There are several weaknesses in this study. First, this is a single-center study, characterized by a small sample size, and therefore, a larger multi-center cohort study is needed to validate the conclusions. Second, blood was collected in a single time-point in this study, and possibly, some relevant information would be lost. Hence, dynamic change of serum sTim-3 levels after head trauma should be explored in future. Last, some other rare complications, such as epileptic seizure, pneumonia, and acute heart injury, were not recorded in the current study.
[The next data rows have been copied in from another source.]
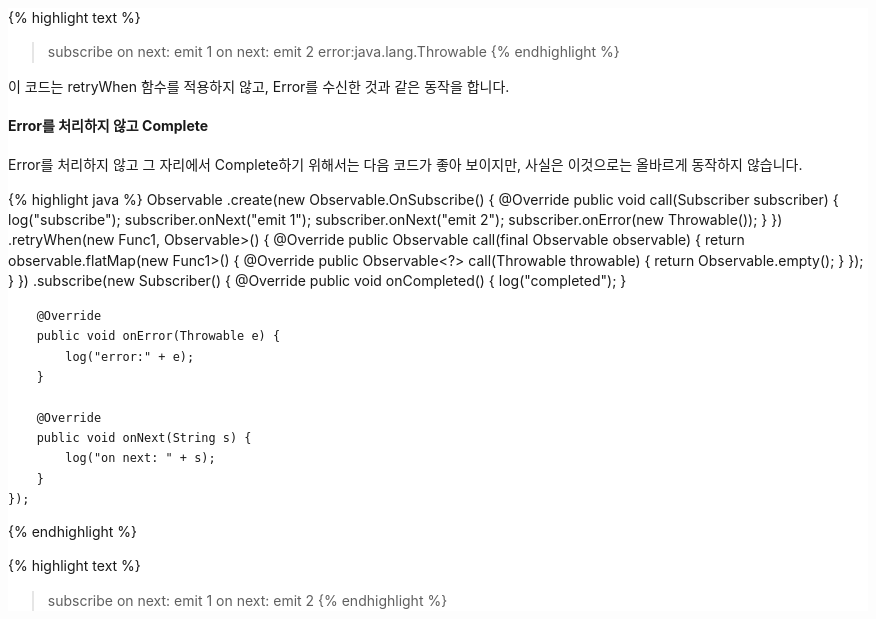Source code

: {% highlight text %}
> subscribe
> on next: emit 1
> on next: emit 2
> error:java.lang.Throwable
{% endhighlight %}

이 코드는 retryWhen 함수를 적용하지 않고, Error를 수신한 것과 같은 동작을 합니다.

#### Error를 처리하지 않고 Complete

Error를 처리하지 않고 그 자리에서 Complete하기 위해서는 다음 코드가 좋아 보이지만, 사실은 이것으로는 올바르게 동작하지 않습니다.

{% highlight java %}
Observable
    .create(new Observable.OnSubscribe<String>() {
        @Override
        public void call(Subscriber<? super String> subscriber) {
            log("subscribe");
            subscriber.onNext("emit 1");
            subscriber.onNext("emit 2");
            subscriber.onError(new Throwable());
        }
    })
    .retryWhen(new Func1<Observable<? extends Throwable>, Observable<?>>() {
        @Override
        public Observable<?> call(final Observable<? extends Throwable> observable) {
            return observable.flatMap(new Func1<Throwable, Observable<?>>() {
                @Override
                public Observable<?> call(Throwable throwable) {
                    return Observable.empty();
                }
            });
        }
    })
    .subscribe(new Subscriber<String>() {
        @Override
        public void onCompleted() {
            log("completed");
        }

        @Override
        public void onError(Throwable e) {
            log("error:" + e);
        }

        @Override
        public void onNext(String s) {
            log("on next: " + s);
        }
    });
{% endhighlight %}

{% highlight text %}
> subscribe
> on next: emit 1
> on next: emit 2
{% endhighlight %}
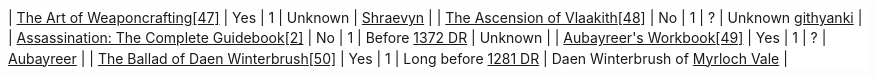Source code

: | [The Art of Weaponcrafting](https://forgottenrealms.fandom.com/wiki/The_Art_of_Weaponcrafting "The Art of Weaponcrafting")[[47]](https://forgottenrealms.fandom.com/wiki/List_of_books_(in-universe)#cite_note-SotD-p19-47)                                                                                                                                                                                                                                                                                                                                 | Yes      | 1          | Unknown                                                                                                                                                                          | [Shraevyn](https://forgottenrealms.fandom.com/wiki/Shraevyn "Shraevyn")                                                                                                                                                                                                                                                             |
| [The Ascension of Vlaakith](https://forgottenrealms.fandom.com/wiki/The_Ascension_of_Vlaakith "The Ascension of Vlaakith")[[48]](https://forgottenrealms.fandom.com/wiki/List_of_books_(in-universe)#cite_note-48)                                                                                                                                                                                                                                                                                                                                          | No       | 1          | ?                                                                                                                                                                                | Unknown [githyanki](https://forgottenrealms.fandom.com/wiki/Githyanki "Githyanki")                                                                                                                                                                                                                                                  |
| [Assassination: The Complete Guidebook](https://forgottenrealms.fandom.com/wiki/Assassination:_The_Complete_Guidebook "Assassination: The Complete Guidebook")[[2]](https://forgottenrealms.fandom.com/wiki/List_of_books_(in-universe)#cite_note-NWN-DoD-2)                                                                                                                                                                                                                                                                                                | No       | 1          | Before [1372 DR](https://forgottenrealms.fandom.com/wiki/1372_DR "1372 DR")                                                                                                      | Unknown                                                                                                                                                                                                                                                                                                                             |
| [Aubayreer's Workbook](https://forgottenrealms.fandom.com/wiki/Aubayreer%27s_Workbook "Aubayreer's Workbook")[[49]](https://forgottenrealms.fandom.com/wiki/List_of_books_(in-universe)#cite_note-PtfM-14-49)                                                                                                                                                                                                                                                                                                                                               | Yes      | 1          | ?                                                                                                                                                                                | [Aubayreer](https://forgottenrealms.fandom.com/wiki/Aubayreer "Aubayreer")                                                                                                                                                                                                                                                          |
| [The Ballad of Daen Winterbrush](https://forgottenrealms.fandom.com/wiki/The_Ballad_of_Daen_Winterbrush "The Ballad of Daen Winterbrush")[[50]](https://forgottenrealms.fandom.com/wiki/List_of_books_(in-universe)#cite_note-iwdee-50)                                                                                                                                                                                                                                                                                                                     | Yes      | 1          | Long before [1281 DR](https://forgottenrealms.fandom.com/wiki/1281_DR "1281 DR")                                                                                                 | Daen Winterbrush of [Myrloch Vale](https://forgottenrealms.fandom.com/wiki/Myrloch_Vale "Myrloch Vale")                                                                                                                                                                                                                             |
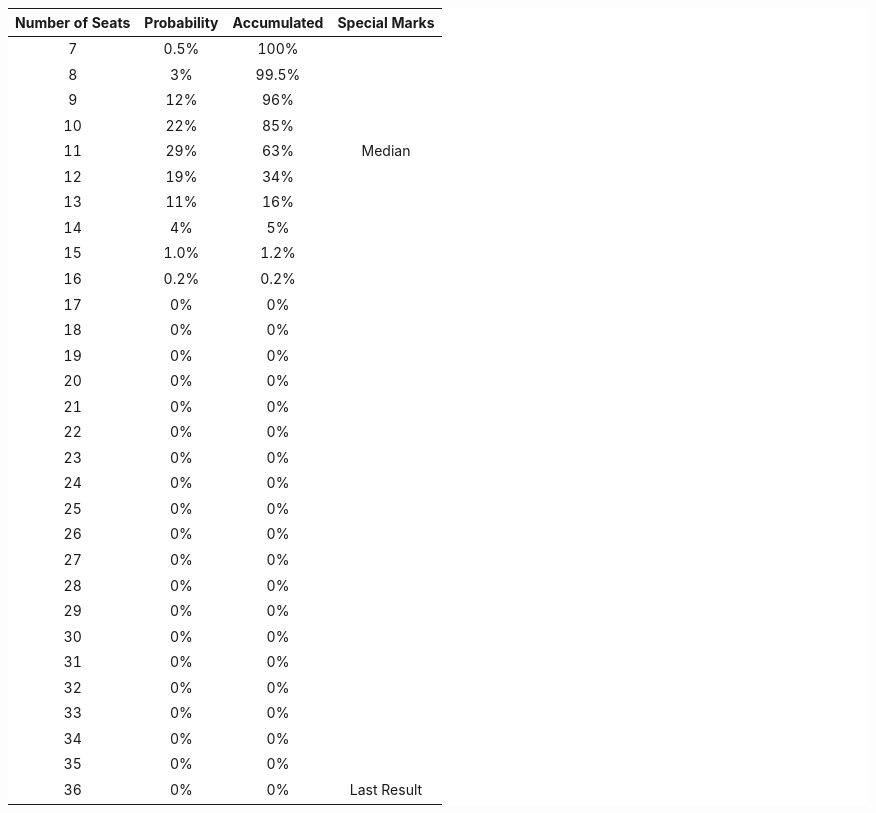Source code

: | Number of Seats | Probability | Accumulated | Special Marks |
|:---------------:|:-----------:|:-----------:|:-------------:|
| 7 | 0.5% | 100% |  |
| 8 | 3% | 99.5% |  |
| 9 | 12% | 96% |  |
| 10 | 22% | 85% |  |
| 11 | 29% | 63% | Median |
| 12 | 19% | 34% |  |
| 13 | 11% | 16% |  |
| 14 | 4% | 5% |  |
| 15 | 1.0% | 1.2% |  |
| 16 | 0.2% | 0.2% |  |
| 17 | 0% | 0% |  |
| 18 | 0% | 0% |  |
| 19 | 0% | 0% |  |
| 20 | 0% | 0% |  |
| 21 | 0% | 0% |  |
| 22 | 0% | 0% |  |
| 23 | 0% | 0% |  |
| 24 | 0% | 0% |  |
| 25 | 0% | 0% |  |
| 26 | 0% | 0% |  |
| 27 | 0% | 0% |  |
| 28 | 0% | 0% |  |
| 29 | 0% | 0% |  |
| 30 | 0% | 0% |  |
| 31 | 0% | 0% |  |
| 32 | 0% | 0% |  |
| 33 | 0% | 0% |  |
| 34 | 0% | 0% |  |
| 35 | 0% | 0% |  |
| 36 | 0% | 0% | Last Result |
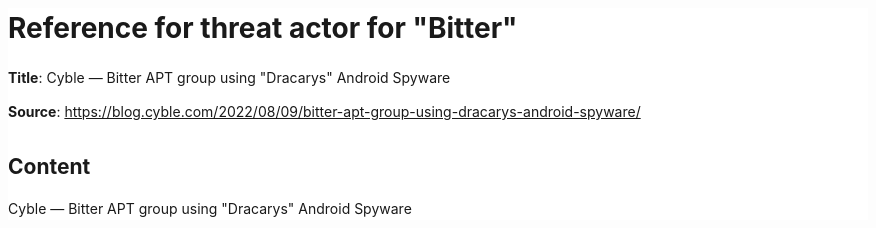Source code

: # Reference for threat actor for "Bitter"

**Title**: Cyble — Bitter APT group using "Dracarys" Android Spyware

**Source**: https://blog.cyble.com/2022/08/09/bitter-apt-group-using-dracarys-android-spyware/

## Content









Cyble — Bitter APT group using "Dracarys" Android Spyware

































































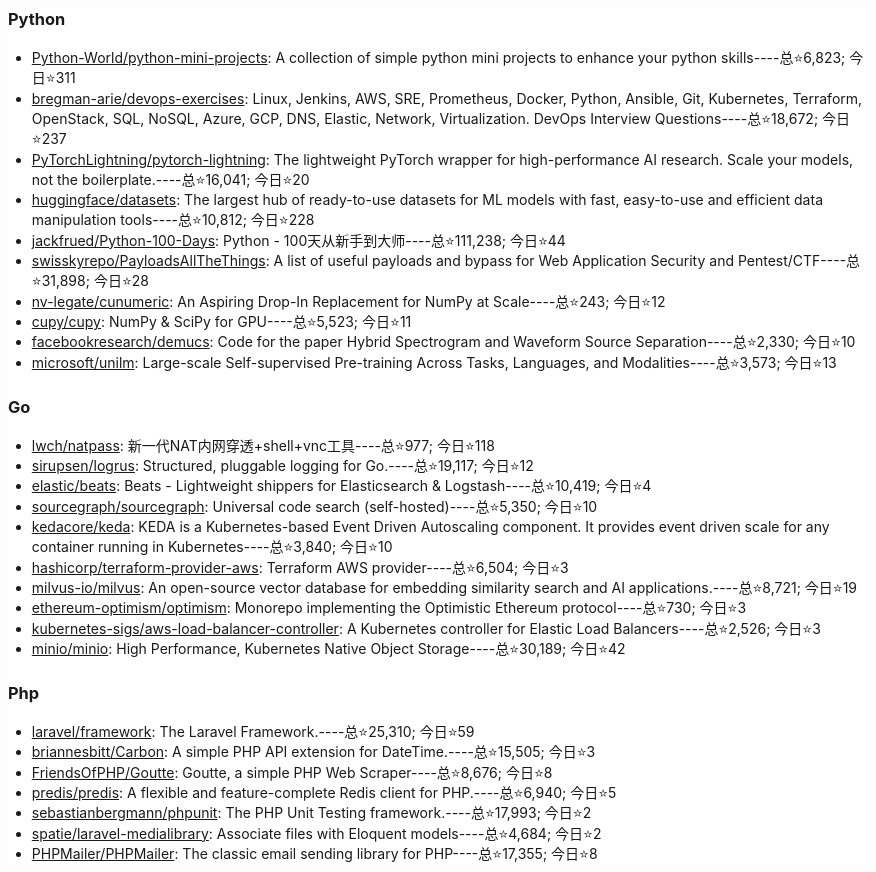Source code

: ### Python 
- [Python-World/python-mini-projects](https://github.com/Python-World/python-mini-projects): A collection of simple python mini projects to enhance your python skills----总⭐️6,823; 今日⭐️311 
- [bregman-arie/devops-exercises](https://github.com/bregman-arie/devops-exercises): Linux, Jenkins, AWS, SRE, Prometheus, Docker, Python, Ansible, Git, Kubernetes, Terraform, OpenStack, SQL, NoSQL, Azure, GCP, DNS, Elastic, Network, Virtualization. DevOps Interview Questions----总⭐️18,672; 今日⭐️237 
- [PyTorchLightning/pytorch-lightning](https://github.com/PyTorchLightning/pytorch-lightning): The lightweight PyTorch wrapper for high-performance AI research. Scale your models, not the boilerplate.----总⭐️16,041; 今日⭐️20 
- [huggingface/datasets](https://github.com/huggingface/datasets): The largest hub of ready-to-use datasets for ML models with fast, easy-to-use and efficient data manipulation tools----总⭐️10,812; 今日⭐️228 
- [jackfrued/Python-100-Days](https://github.com/jackfrued/Python-100-Days): Python - 100天从新手到大师----总⭐️111,238; 今日⭐️44 
- [swisskyrepo/PayloadsAllTheThings](https://github.com/swisskyrepo/PayloadsAllTheThings): A list of useful payloads and bypass for Web Application Security and Pentest/CTF----总⭐️31,898; 今日⭐️28 
- [nv-legate/cunumeric](https://github.com/nv-legate/cunumeric): An Aspiring Drop-In Replacement for NumPy at Scale----总⭐️243; 今日⭐️12 
- [cupy/cupy](https://github.com/cupy/cupy): NumPy & SciPy for GPU----总⭐️5,523; 今日⭐️11 
- [facebookresearch/demucs](https://github.com/facebookresearch/demucs): Code for the paper Hybrid Spectrogram and Waveform Source Separation----总⭐️2,330; 今日⭐️10 
- [microsoft/unilm](https://github.com/microsoft/unilm): Large-scale Self-supervised Pre-training Across Tasks, Languages, and Modalities----总⭐️3,573; 今日⭐️13 

### Go 
- [lwch/natpass](https://github.com/lwch/natpass): 新一代NAT内网穿透+shell+vnc工具----总⭐️977; 今日⭐️118 
- [sirupsen/logrus](https://github.com/sirupsen/logrus): Structured, pluggable logging for Go.----总⭐️19,117; 今日⭐️12 
- [elastic/beats](https://github.com/elastic/beats): Beats - Lightweight shippers for Elasticsearch & Logstash----总⭐️10,419; 今日⭐️4 
- [sourcegraph/sourcegraph](https://github.com/sourcegraph/sourcegraph): Universal code search (self-hosted)----总⭐️5,350; 今日⭐️10 
- [kedacore/keda](https://github.com/kedacore/keda): KEDA is a Kubernetes-based Event Driven Autoscaling component. It provides event driven scale for any container running in Kubernetes----总⭐️3,840; 今日⭐️10 
- [hashicorp/terraform-provider-aws](https://github.com/hashicorp/terraform-provider-aws): Terraform AWS provider----总⭐️6,504; 今日⭐️3 
- [milvus-io/milvus](https://github.com/milvus-io/milvus): An open-source vector database for embedding similarity search and AI applications.----总⭐️8,721; 今日⭐️19 
- [ethereum-optimism/optimism](https://github.com/ethereum-optimism/optimism): Monorepo implementing the Optimistic Ethereum protocol----总⭐️730; 今日⭐️3 
- [kubernetes-sigs/aws-load-balancer-controller](https://github.com/kubernetes-sigs/aws-load-balancer-controller): A Kubernetes controller for Elastic Load Balancers----总⭐️2,526; 今日⭐️3 
- [minio/minio](https://github.com/minio/minio): High Performance, Kubernetes Native Object Storage----总⭐️30,189; 今日⭐️42 

### Php 
- [laravel/framework](https://github.com/laravel/framework): The Laravel Framework.----总⭐️25,310; 今日⭐️59 
- [briannesbitt/Carbon](https://github.com/briannesbitt/Carbon): A simple PHP API extension for DateTime.----总⭐️15,505; 今日⭐️3 
- [FriendsOfPHP/Goutte](https://github.com/FriendsOfPHP/Goutte): Goutte, a simple PHP Web Scraper----总⭐️8,676; 今日⭐️8 
- [predis/predis](https://github.com/predis/predis): A flexible and feature-complete Redis client for PHP.----总⭐️6,940; 今日⭐️5 
- [sebastianbergmann/phpunit](https://github.com/sebastianbergmann/phpunit): The PHP Unit Testing framework.----总⭐️17,993; 今日⭐️2 
- [spatie/laravel-medialibrary](https://github.com/spatie/laravel-medialibrary): Associate files with Eloquent models----总⭐️4,684; 今日⭐️2 
- [PHPMailer/PHPMailer](https://github.com/PHPMailer/PHPMailer): The classic email sending library for PHP----总⭐️17,355; 今日⭐️8 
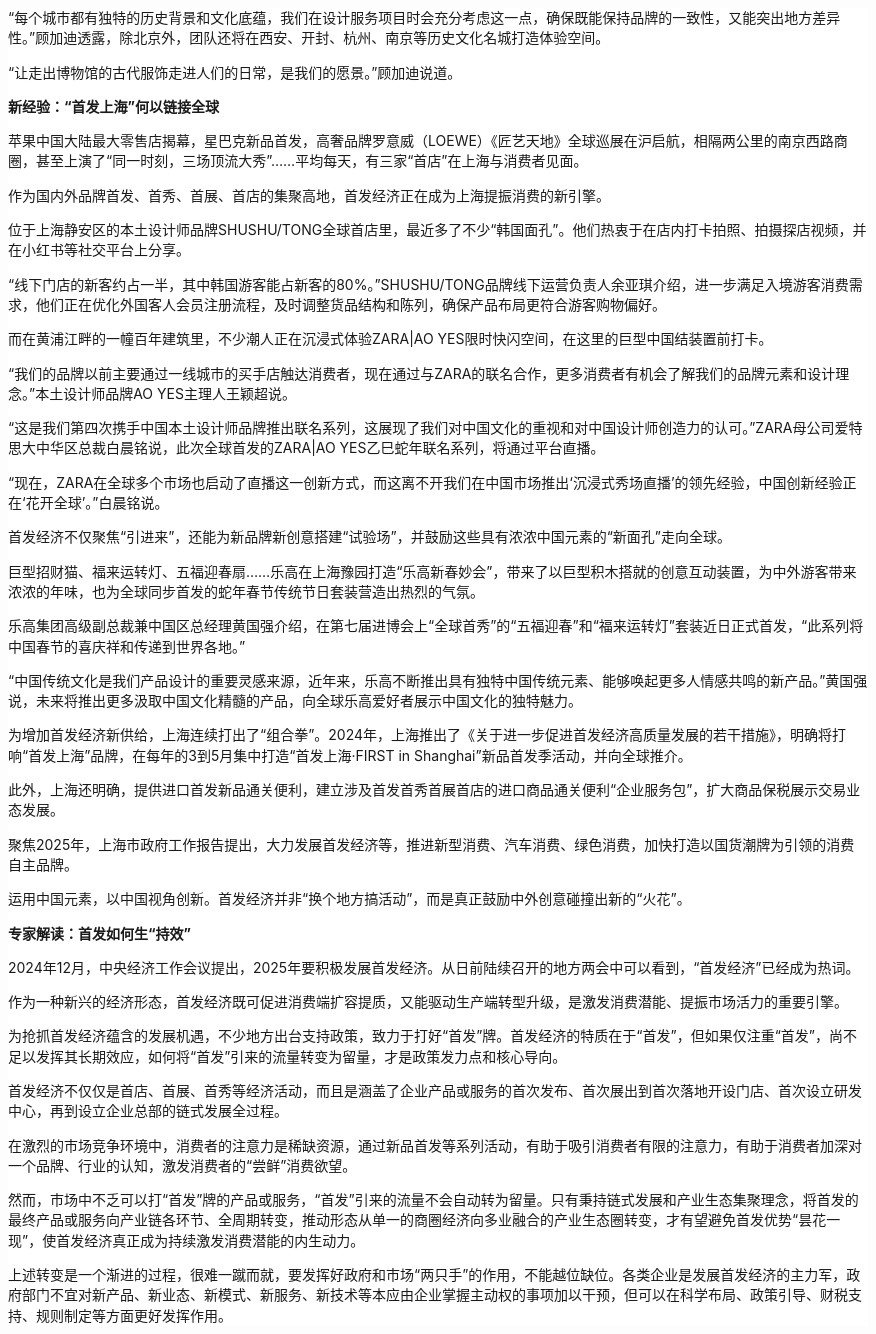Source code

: “每个城市都有独特的历史背景和文化底蕴，我们在设计服务项目时会充分考虑这一点，确保既能保持品牌的一致性，又能突出地方差异性。”顾加迪透露，除北京外，团队还将在西安、开封、杭州、南京等历史文化名城打造体验空间。

“让走出博物馆的古代服饰走进人们的日常，是我们的愿景。”顾加迪说道。

**新经验：“首发上海”何以链接全球**

苹果中国大陆最大零售店揭幕，星巴克新品首发，高奢品牌罗意威（LOEWE）《匠艺天地》全球巡展在沪启航，相隔两公里的南京西路商圈，甚至上演了“同一时刻，三场顶流大秀”……平均每天，有三家“首店”在上海与消费者见面。

作为国内外品牌首发、首秀、首展、首店的集聚高地，首发经济正在成为上海提振消费的新引擎。

位于上海静安区的本土设计师品牌SHUSHU/TONG全球首店里，最近多了不少“韩国面孔”。他们热衷于在店内打卡拍照、拍摄探店视频，并在小红书等社交平台上分享。

“线下门店的新客约占一半，其中韩国游客能占新客的80%。”SHUSHU/TONG品牌线下运营负责人余亚琪介绍，进一步满足入境游客消费需求，他们正在优化外国客人会员注册流程，及时调整货品结构和陈列，确保产品布局更符合游客购物偏好。

而在黄浦江畔的一幢百年建筑里，不少潮人正在沉浸式体验ZARA|AO YES限时快闪空间，在这里的巨型中国结装置前打卡。

“我们的品牌以前主要通过一线城市的买手店触达消费者，现在通过与ZARA的联名合作，更多消费者有机会了解我们的品牌元素和设计理念。”本土设计师品牌AO YES主理人王颖超说。

“这是我们第四次携手中国本土设计师品牌推出联名系列，这展现了我们对中国文化的重视和对中国设计师创造力的认可。”ZARA母公司爱特思大中华区总裁白晨铭说，此次全球首发的ZARA|AO YES乙巳蛇年联名系列，将通过平台直播。

“现在，ZARA在全球多个市场也启动了直播这一创新方式，而这离不开我们在中国市场推出‘沉浸式秀场直播’的领先经验，中国创新经验正在‘花开全球’。”白晨铭说。

首发经济不仅聚焦“引进来”，还能为新品牌新创意搭建“试验场”，并鼓励这些具有浓浓中国元素的“新面孔”走向全球。

巨型招财猫、福来运转灯、五福迎春扇……乐高在上海豫园打造“乐高新春妙会”，带来了以巨型积木搭就的创意互动装置，为中外游客带来浓浓的年味，也为全球同步首发的蛇年春节传统节日套装营造出热烈的气氛。

乐高集团高级副总裁兼中国区总经理黄国强介绍，在第七届进博会上“全球首秀”的“五福迎春”和“福来运转灯”套装近日正式首发，“此系列将中国春节的喜庆祥和传递到世界各地。”

“中国传统文化是我们产品设计的重要灵感来源，近年来，乐高不断推出具有独特中国传统元素、能够唤起更多人情感共鸣的新产品。”黄国强说，未来将推出更多汲取中国文化精髓的产品，向全球乐高爱好者展示中国文化的独特魅力。

为增加首发经济新供给，上海连续打出了“组合拳”。2024年，上海推出了《关于进一步促进首发经济高质量发展的若干措施》，明确将打响“首发上海”品牌，在每年的3到5月集中打造“首发上海·FIRST in Shanghai”新品首发季活动，并向全球推介。

此外，上海还明确，提供进口首发新品通关便利，建立涉及首发首秀首展首店的进口商品通关便利“企业服务包”，扩大商品保税展示交易业态发展。

聚焦2025年，上海市政府工作报告提出，大力发展首发经济等，推进新型消费、汽车消费、绿色消费，加快打造以国货潮牌为引领的消费自主品牌。

运用中国元素，以中国视角创新。首发经济并非“换个地方搞活动”，而是真正鼓励中外创意碰撞出新的“火花”。

**专家解读：首发如何生“持效”**

2024年12月，中央经济工作会议提出，2025年要积极发展首发经济。从日前陆续召开的地方两会中可以看到，“首发经济”已经成为热词。

作为一种新兴的经济形态，首发经济既可促进消费端扩容提质，又能驱动生产端转型升级，是激发消费潜能、提振市场活力的重要引擎。

为抢抓首发经济蕴含的发展机遇，不少地方出台支持政策，致力于打好“首发”牌。首发经济的特质在于“首发”，但如果仅注重“首发”，尚不足以发挥其长期效应，如何将“首发”引来的流量转变为留量，才是政策发力点和核心导向。

首发经济不仅仅是首店、首展、首秀等经济活动，而且是涵盖了企业产品或服务的首次发布、首次展出到首次落地开设门店、首次设立研发中心，再到设立企业总部的链式发展全过程。

在激烈的市场竞争环境中，消费者的注意力是稀缺资源，通过新品首发等系列活动，有助于吸引消费者有限的注意力，有助于消费者加深对一个品牌、行业的认知，激发消费者的“尝鲜”消费欲望。

然而，市场中不乏可以打“首发”牌的产品或服务，“首发”引来的流量不会自动转为留量。只有秉持链式发展和产业生态集聚理念，将首发的最终产品或服务向产业链各环节、全周期转变，推动形态从单一的商圈经济向多业融合的产业生态圈转变，才有望避免首发优势“昙花一现”，使首发经济真正成为持续激发消费潜能的内生动力。

上述转变是一个渐进的过程，很难一蹴而就，要发挥好政府和市场“两只手”的作用，不能越位缺位。各类企业是发展首发经济的主力军，政府部门不宜对新产品、新业态、新模式、新服务、新技术等本应由企业掌握主动权的事项加以干预，但可以在科学布局、政策引导、财税支持、规则制定等方面更好发挥作用。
Such clinical information is collected for prognosis analysis and subsequently it may be of clinical significance for increasing study power.

Conclusions

To the best of our knowledge, this is a first clinical epidemiological investigation for finding the following interesting results: (1) serum sTim-3 levels are independently related to systemic inflammation indicated by serum CRP levels, traumatic severity assessed by GCS scores and Rotterdam CT scores, and long-term clinical outcomes reflected by 180-day GOSE scores, mortality, overall survival and poor prognosis (GOSE scores of 1–4); and (2) serum sTim-3 levels combined with GCS scores and Rotterdam CT scores has obviously higher prognostic ability. Overall, our pilot study offers clinical evidence, which are supportive of the hypothesis that serum sTim-3, as an inflammatory biomarker, may be in possession of clinically valuable prognostic role in sTBI.

Abbreviations

CT, computerized tomography; GCS, Glasgow coma scale; ROC, receiver operating characteristic; sTBI, severe traumatic brain injury; ROC, receiver operating characteristic; AUC, area under curve; OR, odds ratio; HR, hazard ratio; 95% CI, 95% confidence interval; Tim-3, T cell immunoglobulin and mucin domain-3; GOSE, extended Glasgow Outcome Scale.

Data Sharing Statement

The data that support the findings of this study are available on request from the corresponding author. The data are not publicly available due to privacy or ethical restrictions.

Ethics Statement

This study was carried out in compliance with the tenets of the Declaration of Helsinki and the protocol conformed to the ethical standards of the Shengzhou People’s Hospital on human subjects. The study protocol was approved by the Human Investigations Committee at the Shengzhou People’s Hospital (SZ2017021). We acquired written informed consent to participate in the current study from legal representatives of patients or controls themselves.

Acknowledgments

The authors thank all participants for their willingness to participate in this study.

Disclosure

The authors report no conflicts of interest in this work.